(Colored object listings)
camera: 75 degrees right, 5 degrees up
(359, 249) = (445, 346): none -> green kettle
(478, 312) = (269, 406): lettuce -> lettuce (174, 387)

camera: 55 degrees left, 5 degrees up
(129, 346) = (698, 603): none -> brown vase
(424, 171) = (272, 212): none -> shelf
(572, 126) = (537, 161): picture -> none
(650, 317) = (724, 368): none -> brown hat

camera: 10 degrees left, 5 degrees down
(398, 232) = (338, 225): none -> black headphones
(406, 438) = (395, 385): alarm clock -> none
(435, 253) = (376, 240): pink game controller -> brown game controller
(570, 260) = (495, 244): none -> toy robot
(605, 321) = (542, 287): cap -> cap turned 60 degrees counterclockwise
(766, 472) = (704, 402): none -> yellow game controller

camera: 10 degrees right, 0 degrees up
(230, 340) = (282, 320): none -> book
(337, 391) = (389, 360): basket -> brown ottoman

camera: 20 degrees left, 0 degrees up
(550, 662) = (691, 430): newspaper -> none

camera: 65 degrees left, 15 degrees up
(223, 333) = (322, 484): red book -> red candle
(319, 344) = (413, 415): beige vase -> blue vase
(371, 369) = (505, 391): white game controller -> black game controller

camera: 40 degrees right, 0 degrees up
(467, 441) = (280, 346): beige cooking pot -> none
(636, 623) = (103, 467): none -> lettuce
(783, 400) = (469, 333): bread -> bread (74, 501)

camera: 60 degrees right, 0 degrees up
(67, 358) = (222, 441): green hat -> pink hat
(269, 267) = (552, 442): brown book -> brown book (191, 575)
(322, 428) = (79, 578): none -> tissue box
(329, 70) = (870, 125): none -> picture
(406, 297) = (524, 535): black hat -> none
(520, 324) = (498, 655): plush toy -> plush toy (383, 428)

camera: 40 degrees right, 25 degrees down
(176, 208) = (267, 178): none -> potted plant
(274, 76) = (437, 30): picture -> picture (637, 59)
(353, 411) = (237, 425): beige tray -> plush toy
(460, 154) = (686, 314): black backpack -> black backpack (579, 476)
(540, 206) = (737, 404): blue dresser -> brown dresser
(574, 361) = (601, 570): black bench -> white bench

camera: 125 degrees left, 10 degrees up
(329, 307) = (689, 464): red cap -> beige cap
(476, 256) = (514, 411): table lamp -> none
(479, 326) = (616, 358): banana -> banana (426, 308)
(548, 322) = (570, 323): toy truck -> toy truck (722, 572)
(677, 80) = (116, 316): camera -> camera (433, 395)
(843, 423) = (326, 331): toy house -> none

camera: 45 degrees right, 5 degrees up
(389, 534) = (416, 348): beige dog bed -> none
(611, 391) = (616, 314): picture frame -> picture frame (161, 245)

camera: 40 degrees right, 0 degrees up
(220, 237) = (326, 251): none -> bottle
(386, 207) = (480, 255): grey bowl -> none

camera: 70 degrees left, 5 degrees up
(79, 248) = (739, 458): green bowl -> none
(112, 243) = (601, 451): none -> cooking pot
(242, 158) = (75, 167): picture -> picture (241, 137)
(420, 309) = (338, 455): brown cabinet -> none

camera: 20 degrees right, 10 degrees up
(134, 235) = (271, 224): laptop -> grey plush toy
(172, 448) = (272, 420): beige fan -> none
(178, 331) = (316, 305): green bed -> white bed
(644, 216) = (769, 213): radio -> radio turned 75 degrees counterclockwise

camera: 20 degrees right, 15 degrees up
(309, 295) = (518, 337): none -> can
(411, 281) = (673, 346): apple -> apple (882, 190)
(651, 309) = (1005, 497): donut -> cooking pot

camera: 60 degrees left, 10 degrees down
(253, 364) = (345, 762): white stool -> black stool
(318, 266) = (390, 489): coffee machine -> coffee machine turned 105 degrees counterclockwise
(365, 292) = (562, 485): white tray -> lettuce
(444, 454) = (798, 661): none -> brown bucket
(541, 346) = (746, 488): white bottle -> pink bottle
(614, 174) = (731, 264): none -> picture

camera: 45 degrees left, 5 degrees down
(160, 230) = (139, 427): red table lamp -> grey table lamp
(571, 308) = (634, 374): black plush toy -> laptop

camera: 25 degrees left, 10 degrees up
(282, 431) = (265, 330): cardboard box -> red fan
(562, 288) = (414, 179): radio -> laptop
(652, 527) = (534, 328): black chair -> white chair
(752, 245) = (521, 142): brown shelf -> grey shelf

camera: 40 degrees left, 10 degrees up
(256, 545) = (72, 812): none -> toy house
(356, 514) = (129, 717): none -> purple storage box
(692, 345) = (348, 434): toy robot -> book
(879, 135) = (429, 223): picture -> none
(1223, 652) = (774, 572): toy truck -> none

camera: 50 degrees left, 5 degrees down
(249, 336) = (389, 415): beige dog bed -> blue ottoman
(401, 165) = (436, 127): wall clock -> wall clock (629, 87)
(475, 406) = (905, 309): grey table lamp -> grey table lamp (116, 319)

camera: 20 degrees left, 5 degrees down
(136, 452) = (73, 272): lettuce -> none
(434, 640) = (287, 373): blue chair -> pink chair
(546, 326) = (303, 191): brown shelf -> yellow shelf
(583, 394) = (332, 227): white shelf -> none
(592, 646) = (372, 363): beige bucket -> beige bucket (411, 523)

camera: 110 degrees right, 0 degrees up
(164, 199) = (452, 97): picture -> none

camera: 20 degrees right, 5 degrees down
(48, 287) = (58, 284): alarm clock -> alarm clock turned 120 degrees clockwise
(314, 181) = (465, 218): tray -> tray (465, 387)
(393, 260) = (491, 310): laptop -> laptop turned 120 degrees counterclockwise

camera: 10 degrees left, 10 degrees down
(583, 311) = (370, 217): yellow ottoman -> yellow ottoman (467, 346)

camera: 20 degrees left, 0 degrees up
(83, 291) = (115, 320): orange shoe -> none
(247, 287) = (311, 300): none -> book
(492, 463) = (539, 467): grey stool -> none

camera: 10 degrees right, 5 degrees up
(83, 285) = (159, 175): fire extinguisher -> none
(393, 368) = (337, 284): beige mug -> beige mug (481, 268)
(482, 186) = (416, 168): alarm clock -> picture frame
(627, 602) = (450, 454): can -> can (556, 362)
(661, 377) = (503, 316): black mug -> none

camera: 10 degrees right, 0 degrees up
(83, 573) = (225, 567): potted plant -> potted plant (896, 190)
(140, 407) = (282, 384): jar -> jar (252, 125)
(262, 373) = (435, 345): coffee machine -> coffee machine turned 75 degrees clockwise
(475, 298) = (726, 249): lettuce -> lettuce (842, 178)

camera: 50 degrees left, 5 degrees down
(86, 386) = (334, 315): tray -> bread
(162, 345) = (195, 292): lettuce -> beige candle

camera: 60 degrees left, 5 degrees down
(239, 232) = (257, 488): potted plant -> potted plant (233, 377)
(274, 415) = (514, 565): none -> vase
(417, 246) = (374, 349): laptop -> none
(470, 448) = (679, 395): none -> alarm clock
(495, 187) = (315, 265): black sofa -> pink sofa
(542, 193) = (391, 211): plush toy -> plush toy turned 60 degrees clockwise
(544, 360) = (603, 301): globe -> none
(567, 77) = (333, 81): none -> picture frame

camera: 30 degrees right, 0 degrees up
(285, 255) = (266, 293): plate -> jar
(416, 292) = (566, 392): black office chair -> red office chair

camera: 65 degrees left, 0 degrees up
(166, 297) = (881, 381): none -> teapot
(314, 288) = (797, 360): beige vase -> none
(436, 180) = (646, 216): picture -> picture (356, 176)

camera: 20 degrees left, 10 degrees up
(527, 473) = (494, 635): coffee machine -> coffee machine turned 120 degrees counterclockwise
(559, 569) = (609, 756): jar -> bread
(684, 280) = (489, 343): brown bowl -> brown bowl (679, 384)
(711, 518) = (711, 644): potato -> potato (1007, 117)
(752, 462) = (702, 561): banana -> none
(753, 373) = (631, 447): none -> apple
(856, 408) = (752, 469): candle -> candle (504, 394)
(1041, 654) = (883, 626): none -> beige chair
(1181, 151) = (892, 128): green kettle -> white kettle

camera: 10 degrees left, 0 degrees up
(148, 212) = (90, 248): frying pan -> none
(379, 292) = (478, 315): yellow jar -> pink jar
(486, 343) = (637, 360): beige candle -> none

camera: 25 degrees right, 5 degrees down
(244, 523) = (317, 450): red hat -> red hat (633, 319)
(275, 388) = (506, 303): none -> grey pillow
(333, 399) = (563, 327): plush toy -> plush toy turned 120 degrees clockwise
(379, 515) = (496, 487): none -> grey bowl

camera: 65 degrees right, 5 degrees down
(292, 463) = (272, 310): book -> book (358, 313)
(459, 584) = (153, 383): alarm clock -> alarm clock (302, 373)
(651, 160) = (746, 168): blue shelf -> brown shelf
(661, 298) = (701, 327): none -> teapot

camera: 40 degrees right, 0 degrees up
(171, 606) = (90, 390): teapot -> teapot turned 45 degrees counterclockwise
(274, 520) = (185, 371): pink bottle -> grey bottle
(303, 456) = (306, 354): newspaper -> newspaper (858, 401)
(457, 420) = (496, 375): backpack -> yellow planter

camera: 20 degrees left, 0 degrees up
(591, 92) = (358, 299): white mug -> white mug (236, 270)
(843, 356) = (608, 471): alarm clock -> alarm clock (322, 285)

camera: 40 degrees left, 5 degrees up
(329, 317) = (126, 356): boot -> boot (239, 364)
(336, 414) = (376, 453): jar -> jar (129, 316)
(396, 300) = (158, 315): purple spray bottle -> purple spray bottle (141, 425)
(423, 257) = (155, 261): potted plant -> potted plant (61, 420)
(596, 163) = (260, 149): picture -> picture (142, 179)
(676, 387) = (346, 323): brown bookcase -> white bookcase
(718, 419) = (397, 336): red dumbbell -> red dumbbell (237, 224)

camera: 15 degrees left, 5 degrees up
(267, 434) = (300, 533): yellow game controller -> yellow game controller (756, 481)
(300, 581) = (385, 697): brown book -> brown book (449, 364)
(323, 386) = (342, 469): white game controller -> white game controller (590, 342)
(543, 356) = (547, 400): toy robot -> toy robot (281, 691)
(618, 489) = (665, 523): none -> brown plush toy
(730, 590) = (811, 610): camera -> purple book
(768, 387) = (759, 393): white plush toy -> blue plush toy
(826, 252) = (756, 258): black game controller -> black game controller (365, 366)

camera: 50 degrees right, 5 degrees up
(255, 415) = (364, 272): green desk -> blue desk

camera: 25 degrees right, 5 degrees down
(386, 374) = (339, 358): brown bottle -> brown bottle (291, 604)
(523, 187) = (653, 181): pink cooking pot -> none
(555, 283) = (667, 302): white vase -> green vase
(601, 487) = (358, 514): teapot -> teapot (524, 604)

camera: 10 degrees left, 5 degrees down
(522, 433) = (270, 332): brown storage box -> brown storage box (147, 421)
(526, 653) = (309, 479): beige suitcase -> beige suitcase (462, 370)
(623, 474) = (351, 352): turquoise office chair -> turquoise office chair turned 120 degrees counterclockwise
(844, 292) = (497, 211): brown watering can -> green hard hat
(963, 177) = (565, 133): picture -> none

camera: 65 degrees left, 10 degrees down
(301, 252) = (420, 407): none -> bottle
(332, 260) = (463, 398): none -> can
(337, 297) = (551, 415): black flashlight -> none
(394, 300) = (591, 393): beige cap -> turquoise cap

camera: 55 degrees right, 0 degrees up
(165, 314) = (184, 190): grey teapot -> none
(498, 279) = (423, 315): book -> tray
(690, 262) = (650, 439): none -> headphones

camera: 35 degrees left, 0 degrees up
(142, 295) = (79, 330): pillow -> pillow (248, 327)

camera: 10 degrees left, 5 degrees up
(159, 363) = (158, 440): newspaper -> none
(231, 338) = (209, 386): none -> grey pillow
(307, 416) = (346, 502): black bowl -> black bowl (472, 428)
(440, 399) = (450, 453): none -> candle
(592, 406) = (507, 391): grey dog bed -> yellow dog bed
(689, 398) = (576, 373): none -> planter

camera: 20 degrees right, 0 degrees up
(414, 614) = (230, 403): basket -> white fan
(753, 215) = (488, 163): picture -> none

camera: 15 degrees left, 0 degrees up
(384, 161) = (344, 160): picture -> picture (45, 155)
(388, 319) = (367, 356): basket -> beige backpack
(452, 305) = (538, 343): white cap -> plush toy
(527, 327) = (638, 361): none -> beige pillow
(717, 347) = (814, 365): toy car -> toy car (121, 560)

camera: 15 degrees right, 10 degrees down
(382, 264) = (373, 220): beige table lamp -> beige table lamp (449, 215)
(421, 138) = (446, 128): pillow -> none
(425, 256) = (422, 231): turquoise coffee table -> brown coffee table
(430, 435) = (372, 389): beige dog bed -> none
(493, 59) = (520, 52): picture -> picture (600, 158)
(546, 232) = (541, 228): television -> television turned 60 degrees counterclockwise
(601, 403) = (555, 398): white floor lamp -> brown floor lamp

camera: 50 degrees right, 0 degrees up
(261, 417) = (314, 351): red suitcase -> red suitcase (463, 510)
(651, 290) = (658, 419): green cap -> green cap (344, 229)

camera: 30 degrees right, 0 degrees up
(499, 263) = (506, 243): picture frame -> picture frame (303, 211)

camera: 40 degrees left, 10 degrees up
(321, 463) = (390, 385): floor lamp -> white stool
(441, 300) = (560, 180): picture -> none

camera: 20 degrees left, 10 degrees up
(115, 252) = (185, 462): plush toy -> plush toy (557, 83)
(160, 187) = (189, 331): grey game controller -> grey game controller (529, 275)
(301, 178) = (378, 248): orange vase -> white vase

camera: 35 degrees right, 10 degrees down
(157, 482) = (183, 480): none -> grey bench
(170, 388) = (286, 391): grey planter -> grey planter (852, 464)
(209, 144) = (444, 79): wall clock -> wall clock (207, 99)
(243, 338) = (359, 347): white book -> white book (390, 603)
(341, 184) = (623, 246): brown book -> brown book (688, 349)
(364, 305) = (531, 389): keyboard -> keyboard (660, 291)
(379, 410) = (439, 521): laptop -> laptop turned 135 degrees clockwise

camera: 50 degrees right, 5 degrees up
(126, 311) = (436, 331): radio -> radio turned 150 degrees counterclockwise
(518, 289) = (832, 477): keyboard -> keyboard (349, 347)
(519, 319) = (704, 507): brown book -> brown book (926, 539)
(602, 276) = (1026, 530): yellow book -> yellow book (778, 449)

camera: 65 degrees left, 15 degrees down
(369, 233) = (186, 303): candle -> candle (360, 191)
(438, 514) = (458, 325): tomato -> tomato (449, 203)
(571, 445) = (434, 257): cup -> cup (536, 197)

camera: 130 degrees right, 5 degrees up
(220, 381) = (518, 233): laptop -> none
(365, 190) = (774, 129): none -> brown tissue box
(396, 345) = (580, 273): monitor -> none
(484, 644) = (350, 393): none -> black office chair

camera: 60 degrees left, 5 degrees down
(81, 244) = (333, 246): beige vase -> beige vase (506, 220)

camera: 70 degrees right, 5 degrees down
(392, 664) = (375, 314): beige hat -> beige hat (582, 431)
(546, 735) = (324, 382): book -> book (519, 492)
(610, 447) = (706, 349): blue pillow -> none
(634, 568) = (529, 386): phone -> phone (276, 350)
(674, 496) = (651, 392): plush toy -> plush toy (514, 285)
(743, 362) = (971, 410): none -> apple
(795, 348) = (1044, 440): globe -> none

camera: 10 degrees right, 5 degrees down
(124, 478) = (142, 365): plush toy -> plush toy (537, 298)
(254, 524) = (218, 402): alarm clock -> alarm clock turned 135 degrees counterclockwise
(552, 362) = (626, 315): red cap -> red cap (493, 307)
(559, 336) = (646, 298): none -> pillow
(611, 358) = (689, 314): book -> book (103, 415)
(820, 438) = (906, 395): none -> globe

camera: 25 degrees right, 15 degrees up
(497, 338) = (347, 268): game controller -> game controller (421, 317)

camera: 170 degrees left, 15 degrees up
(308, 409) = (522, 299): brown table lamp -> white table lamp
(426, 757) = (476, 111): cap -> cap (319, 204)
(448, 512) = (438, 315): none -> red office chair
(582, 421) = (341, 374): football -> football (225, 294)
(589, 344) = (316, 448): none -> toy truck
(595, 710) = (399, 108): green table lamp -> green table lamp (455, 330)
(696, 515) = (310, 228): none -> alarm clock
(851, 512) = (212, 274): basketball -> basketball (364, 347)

EXERCISE: From the data, list each line in which the string "kettle" appears.

ANSWER FOR THE TASK:
(359, 249) = (445, 346): none -> green kettle
(1181, 151) = (892, 128): green kettle -> white kettle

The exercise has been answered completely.